This posting on Savage Minds commented on the state of ritual theory in anthropology in response to this posting on Open Anthropology about the ritual slaughter of a cow at the World Cup in South Africa:
Animal slaughter is a ritual among local tribal groups to call on ancestors to bless an occasion. Some 2,000 people attended Tuesday’s ceremony, many wearing traditional animal skins.
Maseko said the ceremony was meant to cover all the World Cup’s 10 stadiums, including Johannesburg’s second stadium Ellis Park, where 43 fans died in a stampede at a local derby in 2001, the country’s worst soccer disaster.
“The spirits of those people are hanging over all of the stadiums. We need to cleanse those spirits,” she said.
I confess that I am just too untheoretical to follow precisely what the comments on Open Anthropology were all about. I think not only that ritual is significant in our lives (as I am certain that the Open Anthropology bloggers would agree), but also that anthropological analysis of ritual is insightful and inspiring (as the Savage Mind blogger suggests):
Arnold Van Gennep originally published The Rites of Passage in 1903. He was not the first, or last, anthropologist to note the importance and meaning of ritual (or of particular rituals in particular cultures and societies), but his work brought attention to the structure of rituals, which he claimed could be observed across contexts.
Victor Turner later elaborated upon what he called the ritual process, which begins with "separation" from an individual's former status in a group, "liminality" (which he described as the state of being "betwixt and between"), and "incorporation" into an individual's new status in a group.
For example, in what we call a traditional church wedding, when a bride is walked down the aisle by her father and she is "given" in marriage at the altar, this ritual marks her separation from her unmarried status (and from her father as representative of her natal family and so on). The liminal individuals (bride and groom) exchanges rings and vows. In the end, they are invited to kiss (sealing the deal), then introduced as wife and husband, which marks their incorporation (or reincorporation) into the community. The wedding illustrates completely the ritual process, or rites of passage.

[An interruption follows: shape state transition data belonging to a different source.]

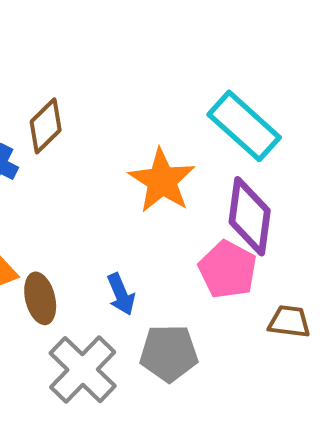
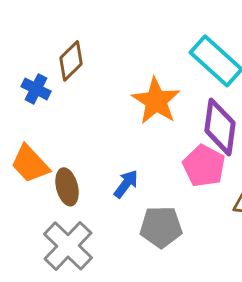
blue arrow: (121, 294) -> (126, 184), turned -120
gray cross: (83, 370) -> (68, 246), moved

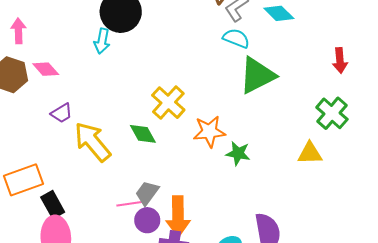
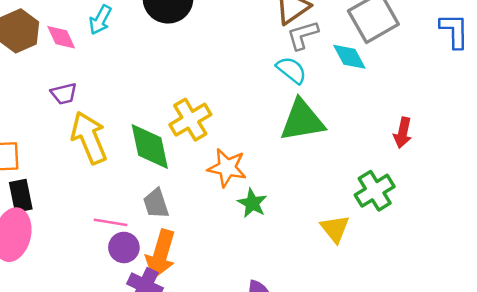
cyan arrow: (102, 41) -> (100, 20), moved
green diamond: (143, 134) -> (150, 147), size x1.5
yellow triangle: (310, 153) -> (335, 229), turned 36
gray trapezoid: (147, 193) -> (156, 203), moved, turned -72

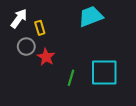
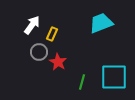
yellow rectangle: (40, 28) -> (52, 34), turned 40

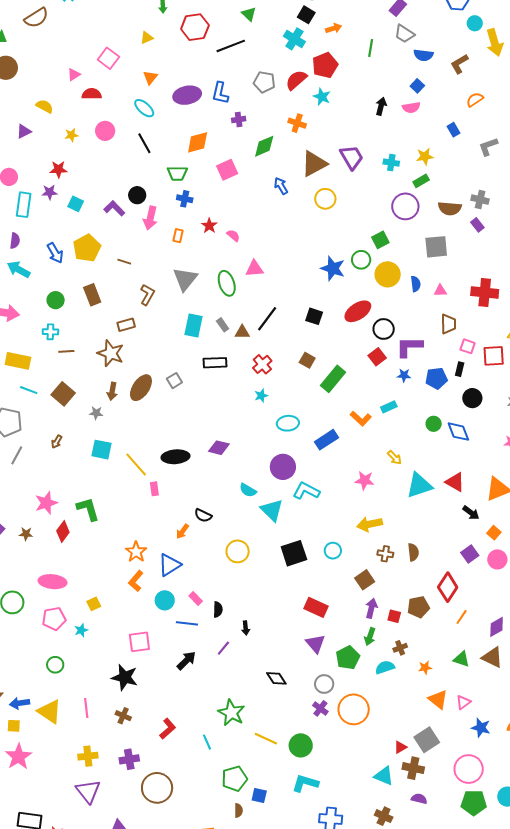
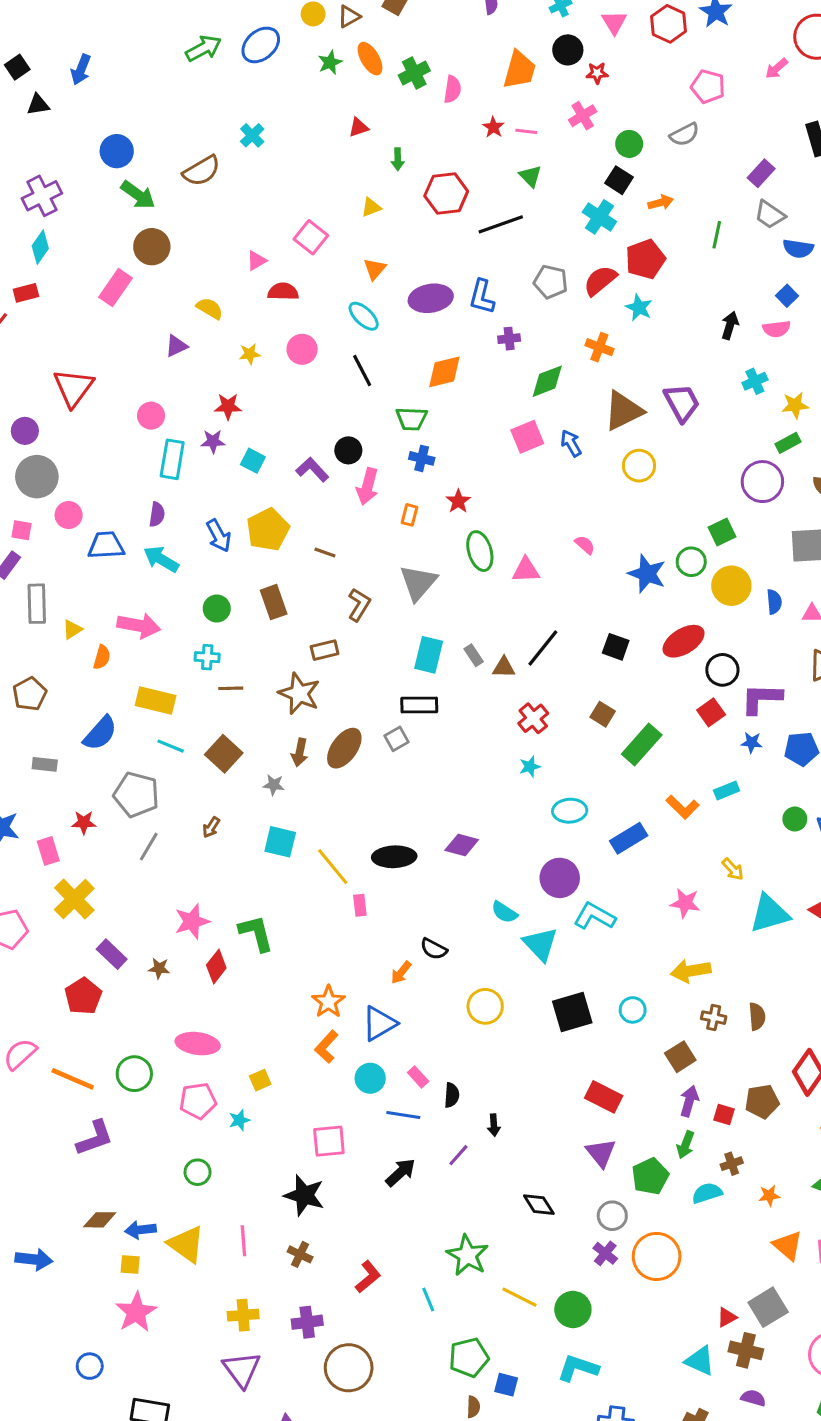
cyan cross: (391, 163) -> (755, 381), moved, turned -35
pink square: (227, 170) -> (527, 437), moved
pink semicircle: (233, 235) -> (585, 545), moved
green ellipse: (227, 283) -> (480, 551), moved
black rectangle: (215, 363) -> (419, 705), moved

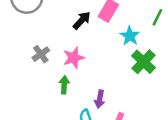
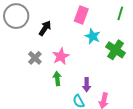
black arrow: (82, 20) -> (45, 28), moved
cyan star: (130, 36) -> (93, 36), moved

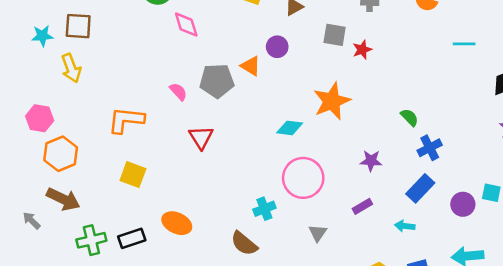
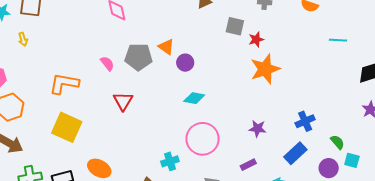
purple circle: (277, 47) -> (185, 63), moved
yellow arrow: (71, 68) -> (23, 39), size x0.6
orange star: (332, 101) -> (265, 69), moved
green semicircle: (410, 117) -> (337, 142), moved
yellow square: (133, 175) -> (67, 127), size x1.4

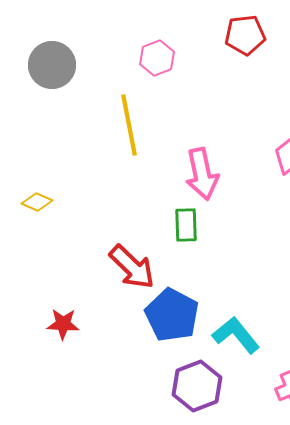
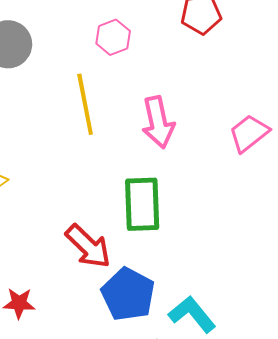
pink arrow: (202, 174) -> (158, 122), moved
green rectangle: (186, 225) -> (142, 204), size x1.6

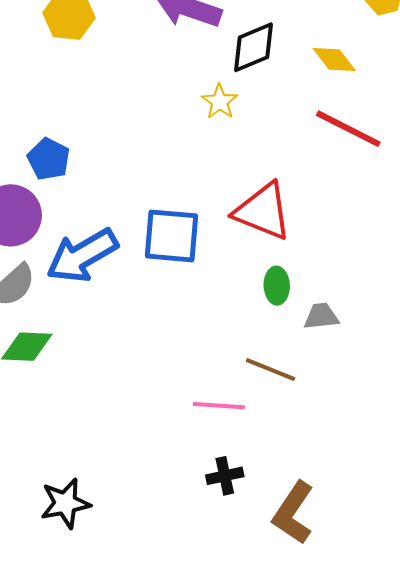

Think baptism, First Communion, weddings, funerals, even pledging in a fraternity or sorority. Or pregnancy and childbirth, for that matter. A structure or process is what Van Gennep and Turner suggested that they all have in common. It is, in fact, what makes rituals "work" for us.

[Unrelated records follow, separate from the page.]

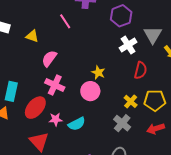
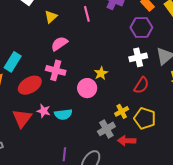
yellow triangle: (32, 36) -> (51, 17), turned 40
pink cross: (55, 85) -> (56, 70), turned -30
pink star: (56, 119) -> (44, 111), moved
red arrow: (156, 129) -> (127, 141), moved

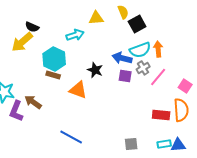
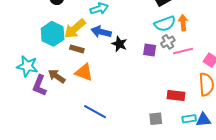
yellow arrow: (22, 42) -> (75, 29), moved
blue arrow: (122, 58) -> (101, 32), moved
cyan hexagon: (54, 59) -> (53, 34), moved
pink line: (158, 77) -> (183, 51), turned 36
orange triangle: (78, 90) -> (84, 72), moved
red rectangle: (161, 115) -> (176, 96), moved

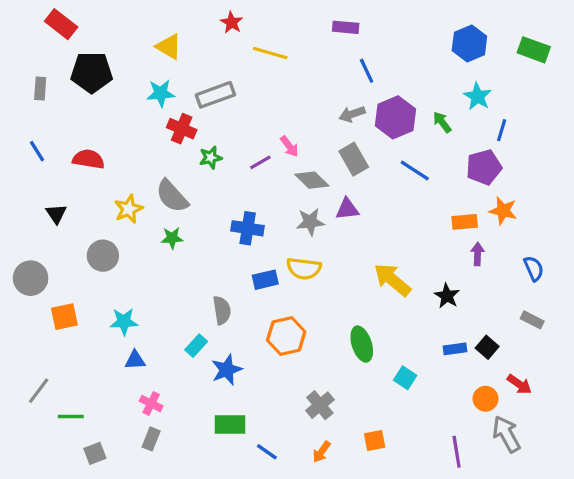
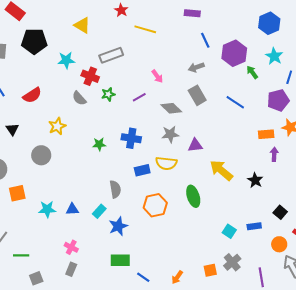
cyan star: (161, 93) -> (66, 60), moved
purple hexagon: (395, 117) -> (234, 53), moved
pink arrow: (289, 146) -> (157, 76), moved
red semicircle: (88, 159) -> (32, 95), turned 138
gray semicircle: (172, 196) -> (79, 98), moved, size x0.7
purple triangle: (347, 209) -> (195, 145), moved
green star: (172, 238) -> (99, 144), moved
cyan star: (124, 322) -> (47, 209), moved
green ellipse: (362, 344) -> (193, 196), moved
blue rectangle: (455, 349) -> (254, 226), moved
blue triangle: (135, 360) -> (72, 209), moved
gray cross: (320, 405) -> (232, 262), moved

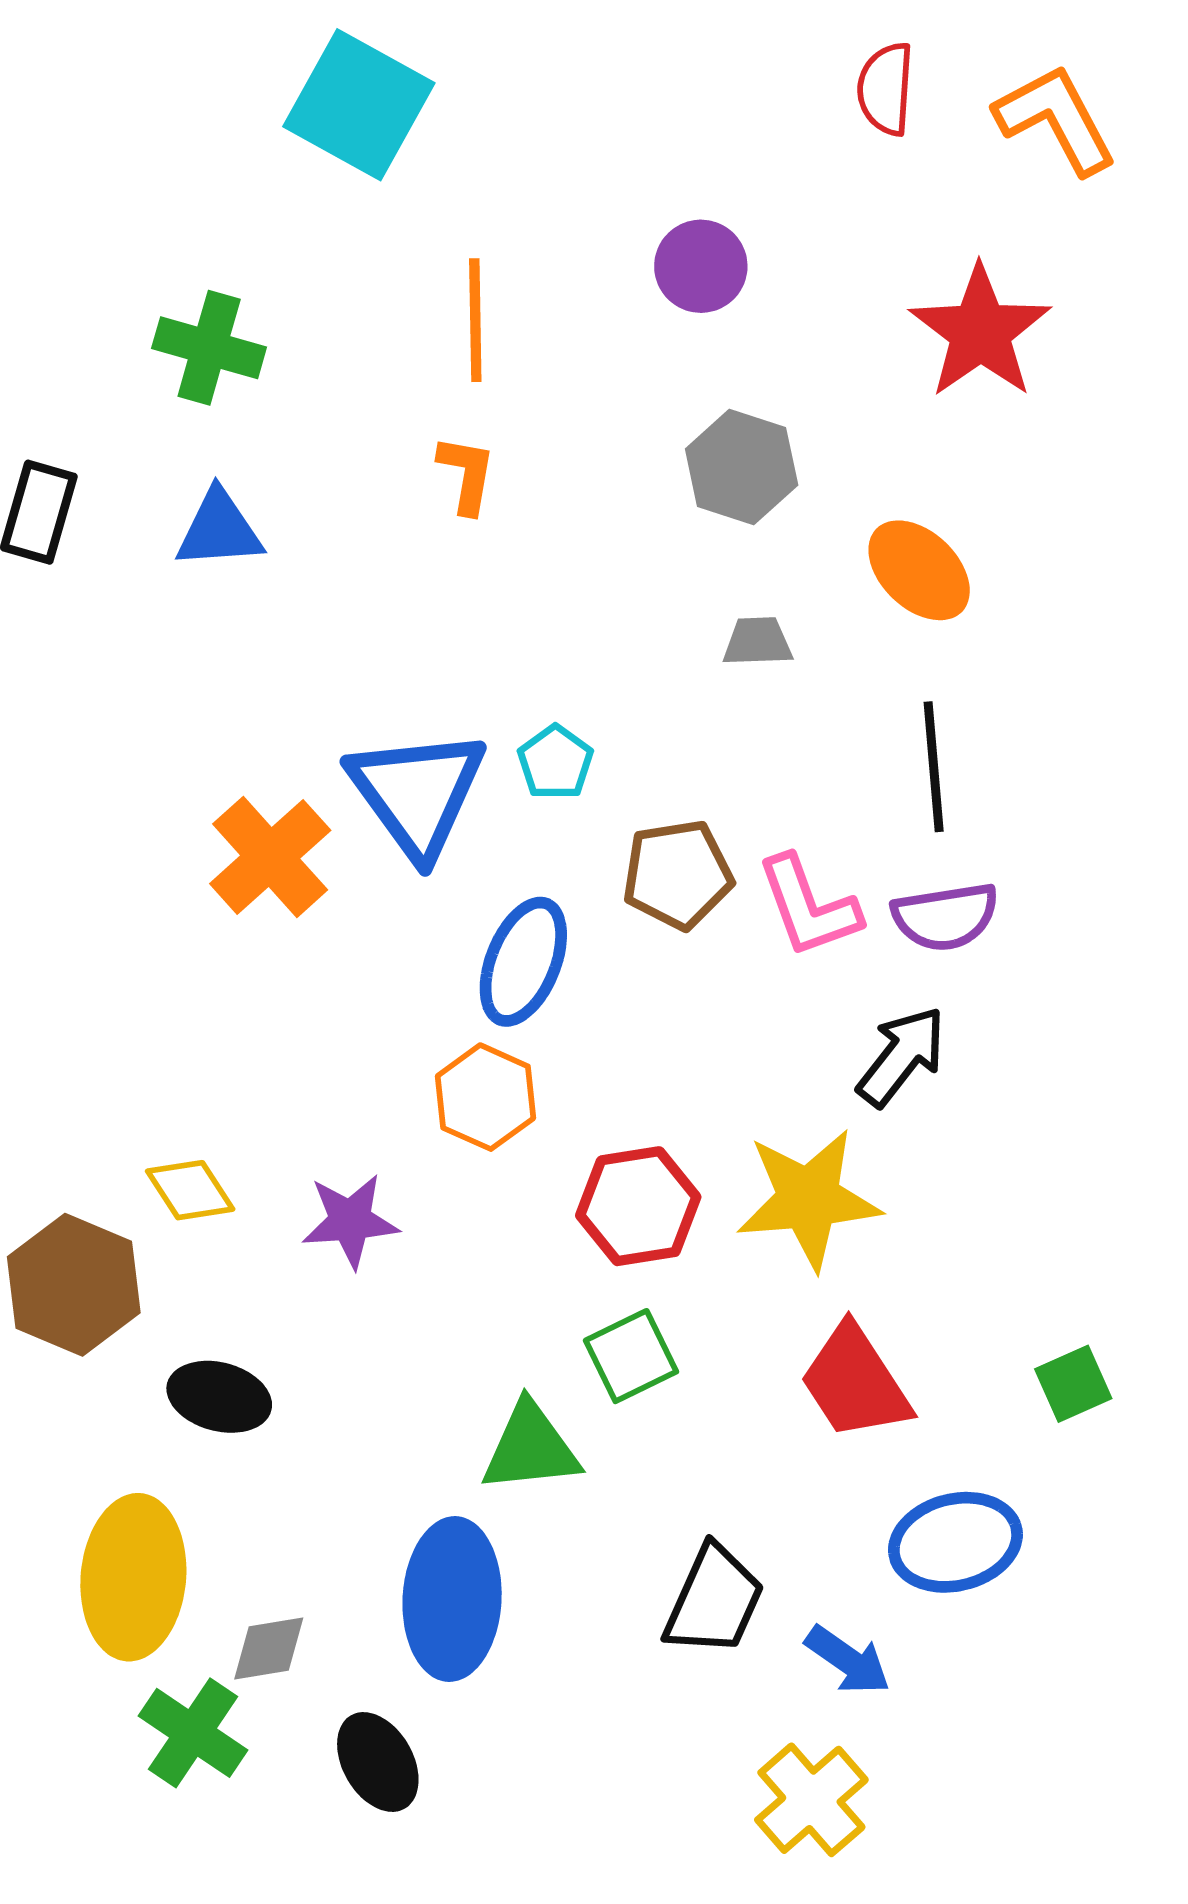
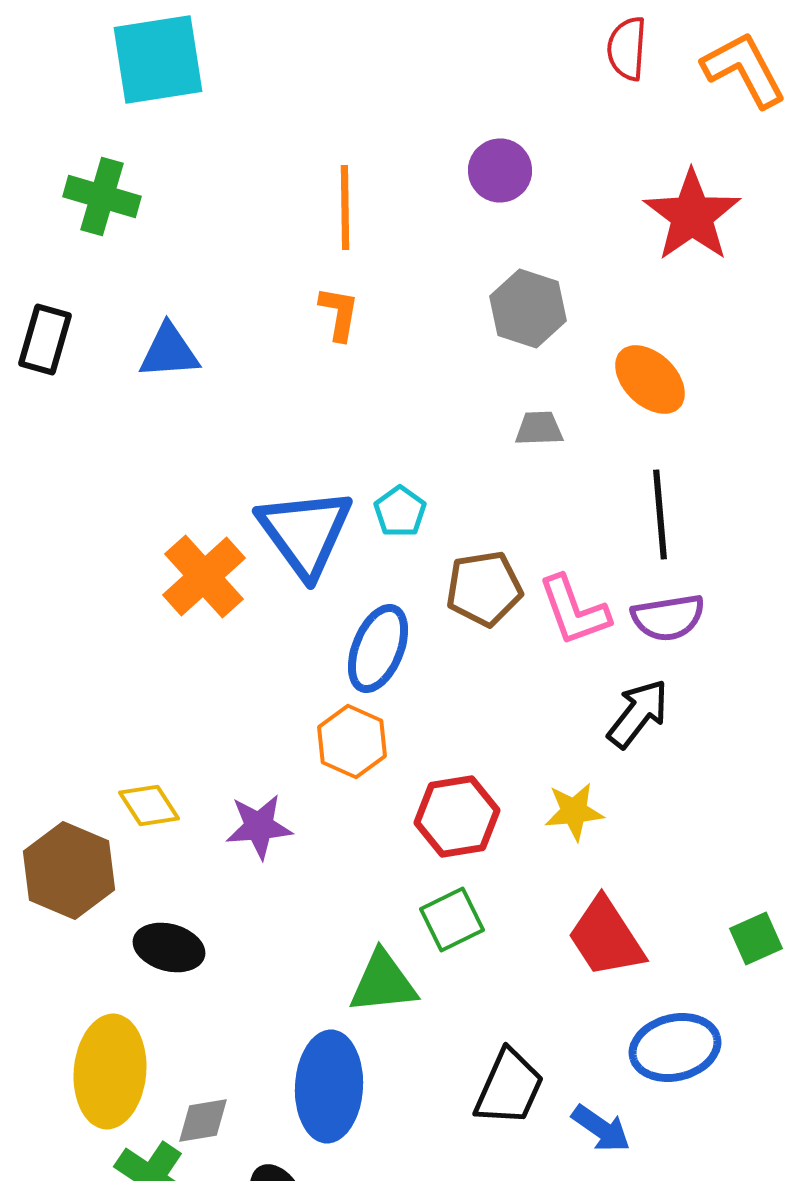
cyan square: (359, 105) -> (158, 60), moved, turned -38
green cross: (209, 348) -> (102, 196), moved
yellow star: (809, 1199) -> (574, 812), size x0.6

Van Gennep himself suggested that rites of separation, of transition (liminality), and of incorporation will not be "developed to the same extent by all people or in every ceremonial pattern" (11). Also, not all rituals are rites of passage. Exhibiting a late 19th / early 20th century thinker's mania for taxonomies, Van Gennep describes rites of passage as a category, with rites of protection, divination, initiation, and propitiation being others.

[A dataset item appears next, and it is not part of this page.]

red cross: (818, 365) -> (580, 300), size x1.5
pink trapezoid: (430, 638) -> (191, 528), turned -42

Anthropological analysis of ritual offers a tool for understanding activities such as the ritual slaughter of a cow as not senseless. (I leave aside concern about animal rights. My particular ax to grind here is animal rites. Ha ha.) In fact, it turns out that the ritual is overladen with meaning - for example, to mark the start of the World Cup games, to recognize the tragedies of the past and even "separate" them from the present (i.e., to "appease" the spirits, to lay them to rest), to create community, to express a wish for connection, and so on.
I think it might be an important "intervention" of anthropology to introduce the framework of ritual, hopefully enabling us all to recognize the importance and meaning and even necessity of ritual in our lives.